I've got a running GPU version of MrBayes utilizing the beagle library. There is a big difference in terms of computational time for the same input - the GPU run is completed in 89 hours while the CPU version takes 214 hours. However, there is a big difference in terms of the average standard deviation of split frequencies. When using the CPU version I get 0.005221. For the GPU version when the run completes this value is 0.389552. Naturally, I get a warning from MrBayes for the GPU run saying that:
run has not converged because the tree samples are very different (average standard deviation of split frequencies larger than 0.10
Any idea what can be the reason for such a big difference?
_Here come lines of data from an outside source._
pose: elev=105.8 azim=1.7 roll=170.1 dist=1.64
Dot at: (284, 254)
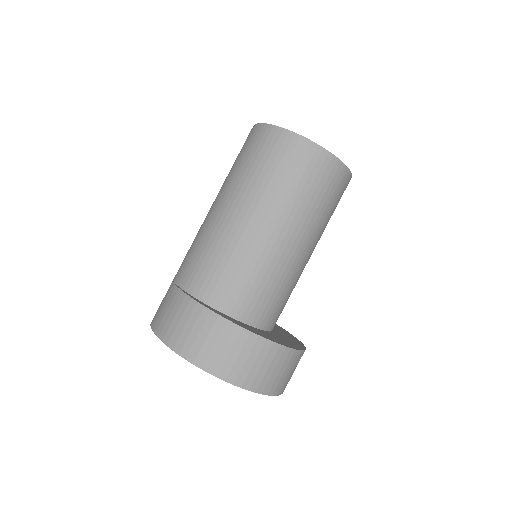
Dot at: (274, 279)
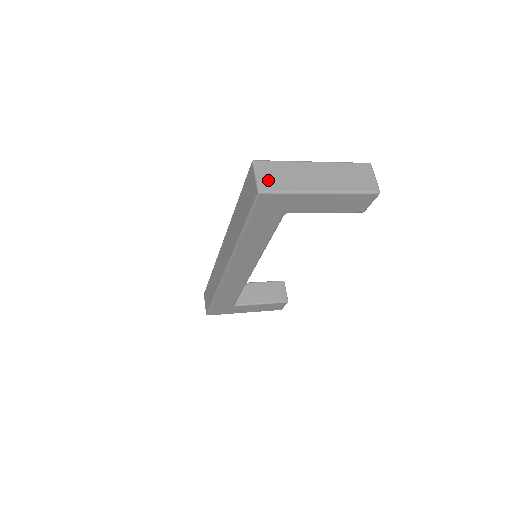
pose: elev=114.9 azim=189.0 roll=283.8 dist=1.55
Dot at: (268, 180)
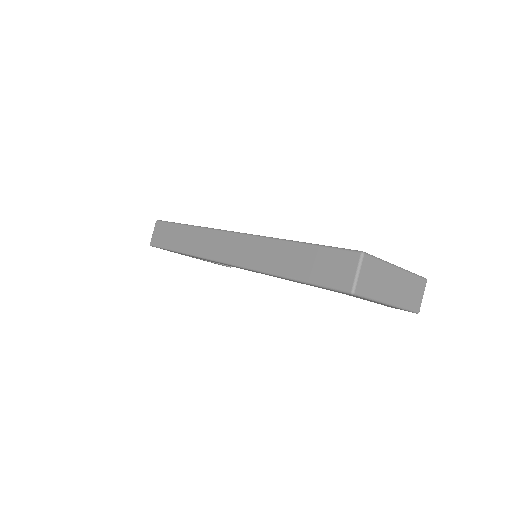
Dot at: (364, 281)
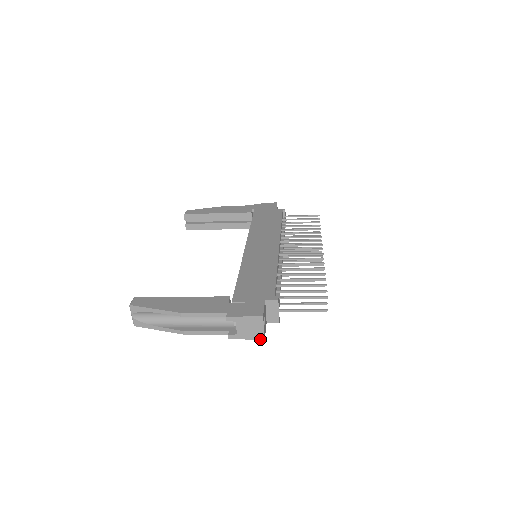
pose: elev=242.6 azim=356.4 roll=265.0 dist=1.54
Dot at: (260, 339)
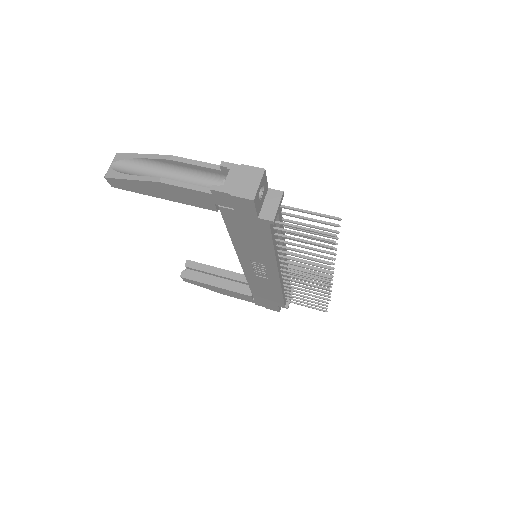
Dot at: (249, 198)
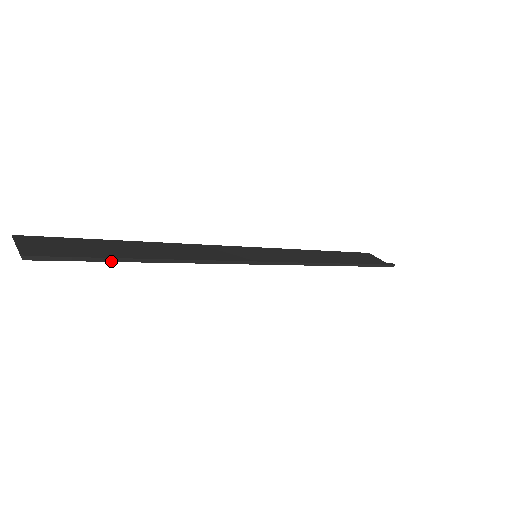
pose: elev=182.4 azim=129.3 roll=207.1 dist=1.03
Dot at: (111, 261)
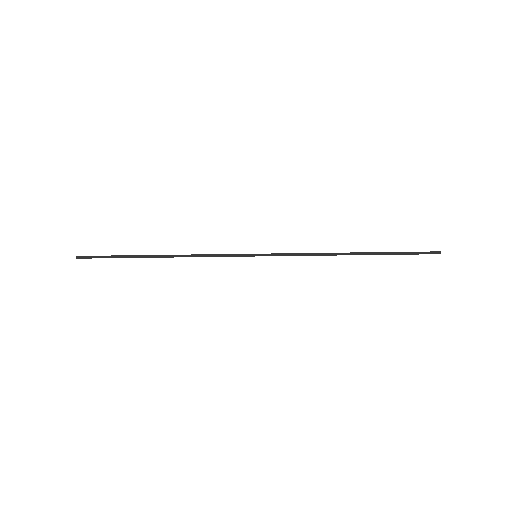
Dot at: occluded
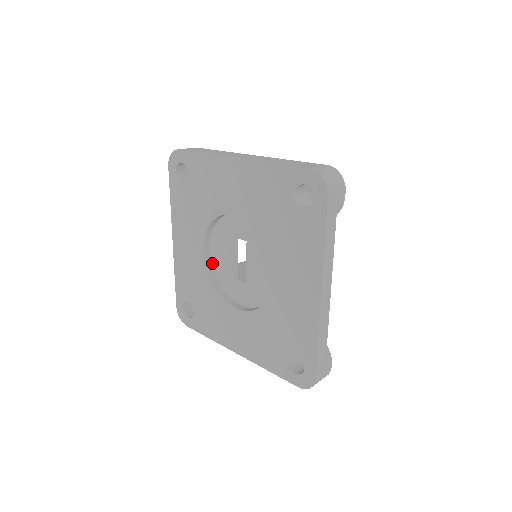
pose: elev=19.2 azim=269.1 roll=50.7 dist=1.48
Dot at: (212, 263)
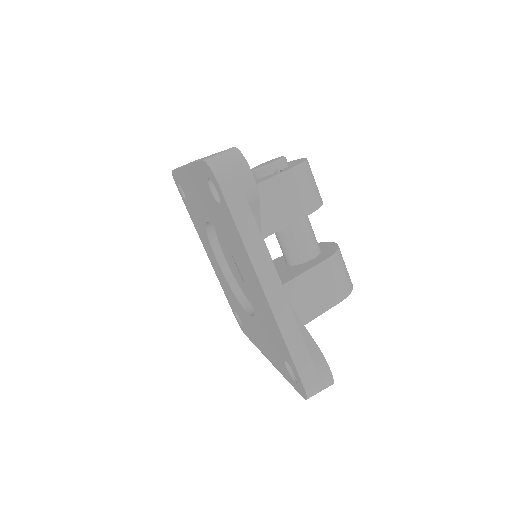
Dot at: (231, 271)
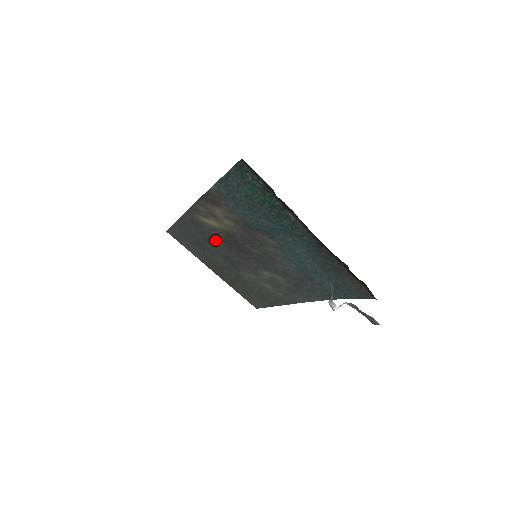
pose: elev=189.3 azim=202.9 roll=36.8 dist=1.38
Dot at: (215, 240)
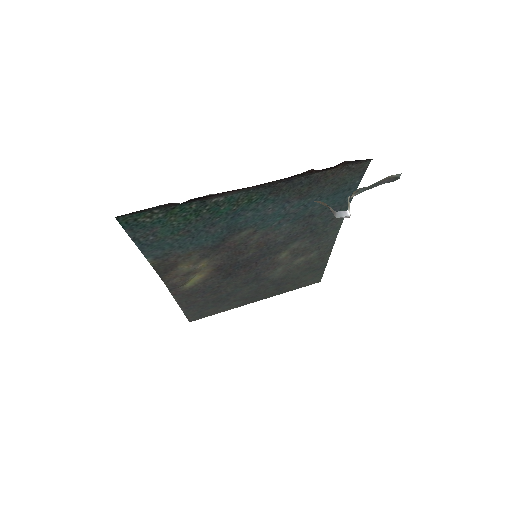
Dot at: (219, 285)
Below is the set of parameters I use for both MrBayes runs:
mcmc ngen=20000000 printfreq=1000 samplefreq=1000 nruns=2 nchains=4 temp=0.02;
sump burnin=0 nruns=2 printtofile=Yes outputname=sumpoutput.out plot=Yes marglike=Yes table=Yes;
sumt burnin=0 nruns=2 ntrees=1 displaygeq=0.05 contype=Halfcompat;
I execute both runs using mpirun to enable multiple cores.
In fact I do this but with a subsequent separate command using TreeAnnotator:
This is just a first example I gave. I have many more files to be processed, which take much much longer time than this, hence my decision to try out the GPU version.